Activity — When a line in the data below includes "scroll", pick it out and copy it.

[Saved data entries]

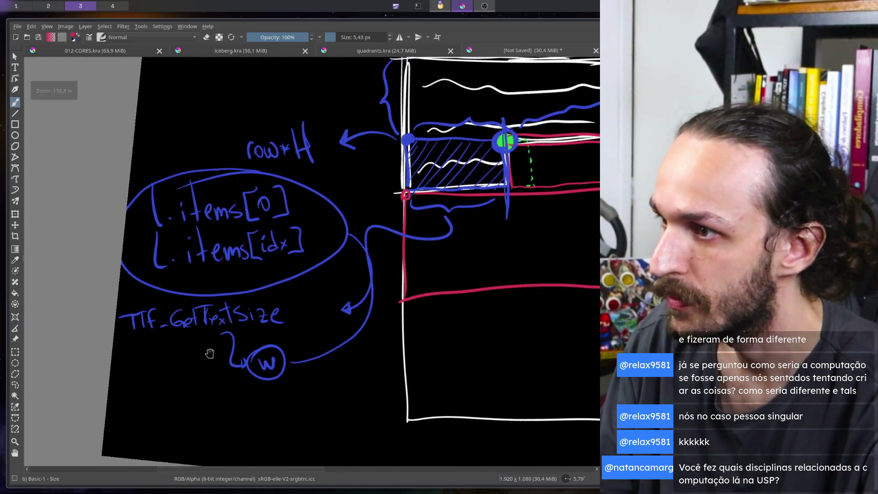
scroll(227, 354, down, 1)
mouse_move(227, 354)
mouse_down()
mouse_move(195, 362)
mouse_move(229, 357)
mouse_move(232, 369)
mouse_move(178, 384)
mouse_move(212, 405)
mouse_up()
Draw a red curved arrow from the second row out to the right, undoing stray red circles.
scroll(203, 379, down, 2)
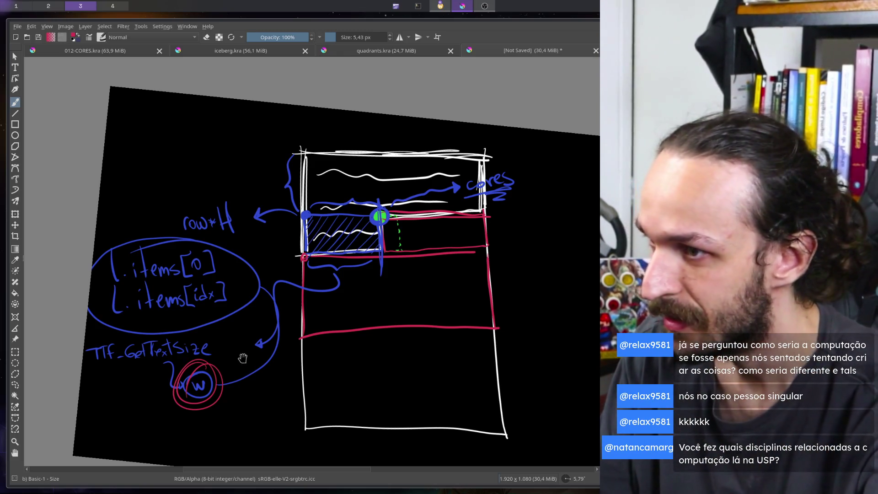
key(ctrl+z)
scroll(271, 303, up, 5)
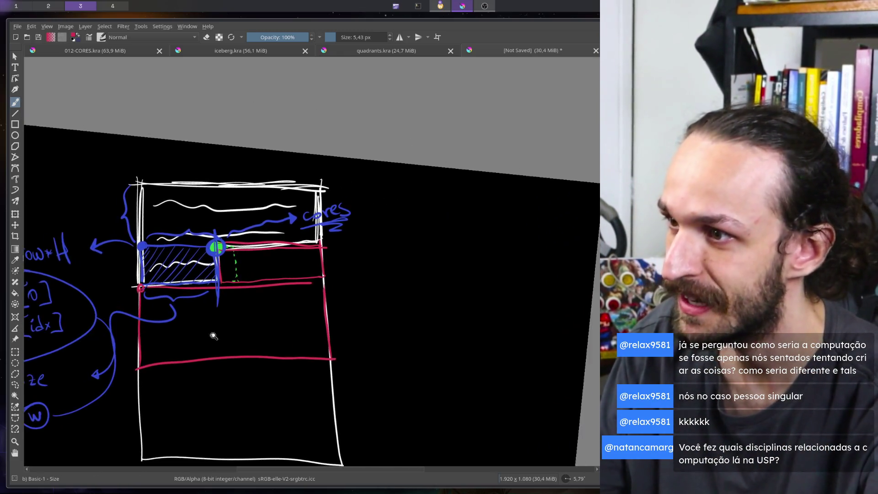
mouse_move(316, 228)
mouse_down()
mouse_move(415, 188)
mouse_move(457, 122)
mouse_up()
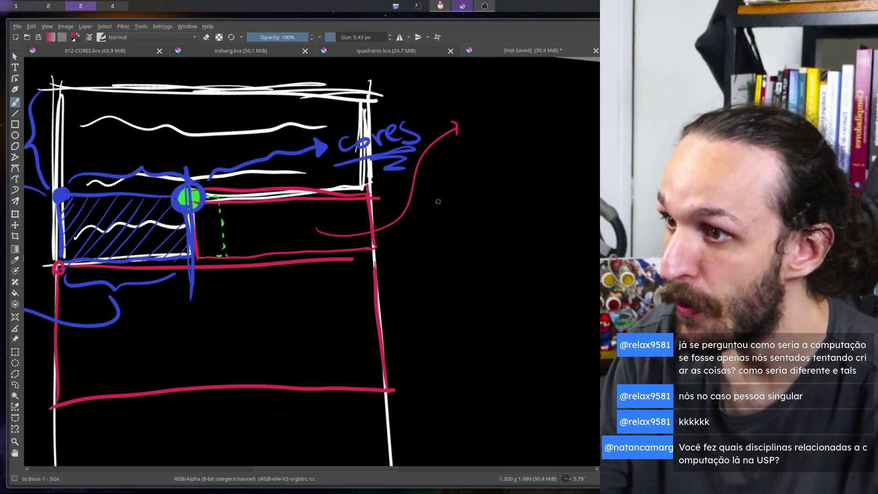
scroll(206, 327, down, 2)
mouse_move(206, 328)
mouse_down()
mouse_move(278, 344)
mouse_move(376, 303)
mouse_up()
drag(105, 225, 206, 226)
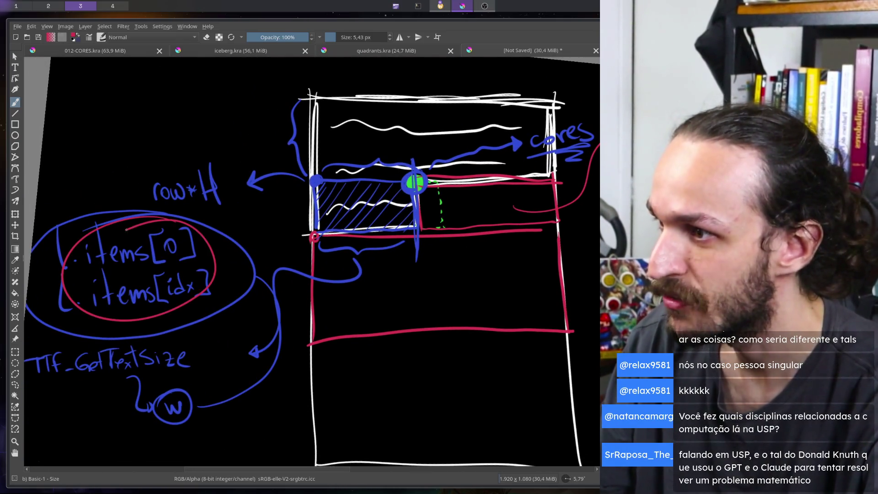
key(ctrl+z)
drag(313, 300, 280, 332)
scroll(239, 317, down, 2)
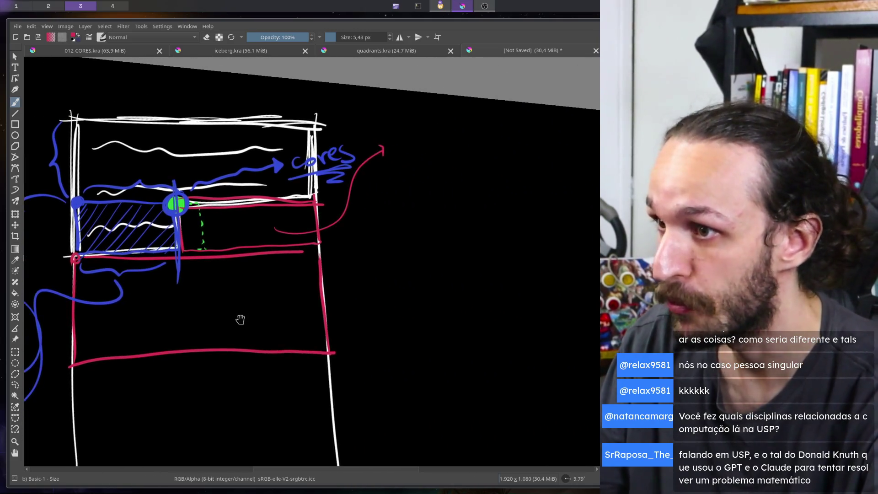
scroll(338, 267, up, 3)
scroll(300, 257, up, 2)
Write l.items[idx] in red at the arrow tip.
mouse_move(299, 167)
mouse_down()
mouse_move(306, 207)
mouse_move(339, 208)
mouse_up()
click(317, 202)
click(337, 170)
drag(350, 160, 354, 210)
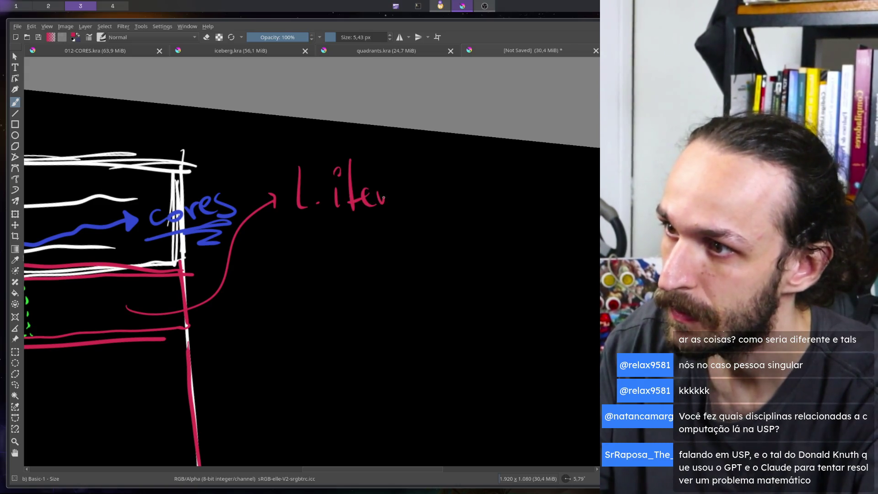
drag(419, 187, 406, 205)
drag(437, 169, 434, 204)
drag(444, 187, 446, 203)
click(446, 179)
mouse_move(462, 154)
mouse_down()
mouse_move(463, 201)
mouse_move(454, 201)
mouse_up()
drag(475, 183, 482, 195)
mouse_move(481, 183)
mouse_down()
mouse_move(475, 196)
mouse_move(479, 151)
mouse_up()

Answer section —
scroll(227, 354, down, 1)
scroll(203, 379, down, 2)
scroll(271, 303, up, 5)
scroll(206, 327, down, 2)
scroll(239, 317, down, 2)
scroll(338, 267, up, 3)
scroll(300, 257, up, 2)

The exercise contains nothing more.